§ **Instructions to follow**
Render the listing below as a numbered list, one item per line, with blank lines and pictures left out.

§ **Dataset records**
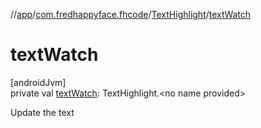 //[app](../../../index.md)/[com.fredhappyface.fhcode](../index.md)/[TextHighlight](index.md)/[textWatch](text-watch.md)

# textWatch

[androidJvm]\
private val [textWatch](text-watch.md): TextHighlight.&lt;no name provided&gt;

Update the text
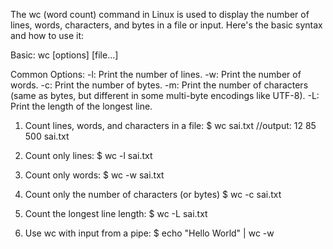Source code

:
The wc (word count) command in Linux is used to display the number of lines, words, characters, and bytes in a file or input. Here's the basic syntax and how to use it:

Basic:
wc [options] [file...]

Common Options:
-l: Print the number of lines.
-w: Print the number of words.
-c: Print the number of bytes.
-m: Print the number of characters (same as bytes, but different in some multi-byte encodings like UTF-8).
-L: Print the length of the longest line.

1. Count lines, words, and characters in a file:
$ wc sai.txt    //output: 12  85  500 sai.txt

2. Count only lines:
$ wc -l sai.txt

3. Count only words:
$ wc -w sai.txt

4. Count only the number of characters (or bytes)
$ wc -c sai.txt

5. Count the longest line length:
$ wc -L sai.txt

6. Use wc with input from a pipe:
$ echo "Hello World" | wc -w


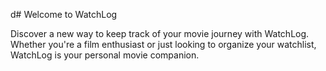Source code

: d# Welcome to WatchLog

Discover a new way to keep track of your movie journey with WatchLog. Whether you're a film enthusiast or just looking to organize your watchlist, WatchLog is your personal movie companion.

§ **Response below**
1.  //[app](../../../index.md)/[com.fredhappyface.fhcode](../index.md)/[TextHighlight](index.md)/[textWatch](text-watch.md)
2. # textWatch
3. [androidJvm]\
4. private val [textWatch](text-watch.md): TextHighlight.&lt;no name provided&gt;
5. Update the text
6. Source code
7. :
8. The wc (word count) command in Linux is used to display the number of lines, words, characters, and bytes in a file or input. Here's the basic syntax and how to use it:
9. Basic:
10. wc [options] [file...]
11. Common Options:
12. -l: Print the number of lines.
13. -w: Print the number of words.
14. -c: Print the number of bytes.
15. -m: Print the number of characters (same as bytes, but different in some multi-byte encodings like UTF-8).
16. -L: Print the length of the longest line.
17. 1. Count lines, words, and characters in a file:
18. $ wc sai.txt    //output: 12  85  500 sai.txt
19. 2. Count only lines:
20. $ wc -l sai.txt
21. 3. Count only words:
22. $ wc -w sai.txt
23. 4. Count only the number of characters (or bytes)
24. $ wc -c sai.txt
25. 5. Count the longest line length:
26. $ wc -L sai.txt
27. 6. Use wc with input from a pipe:
28. $ echo "Hello World" | wc -w
29. Source code
30. : d# Welcome to WatchLog
31. Discover a new way to keep track of your movie journey with WatchLog. Whether you're a film enthusiast or just looking to organize your watchlist, WatchLog is your personal movie companion.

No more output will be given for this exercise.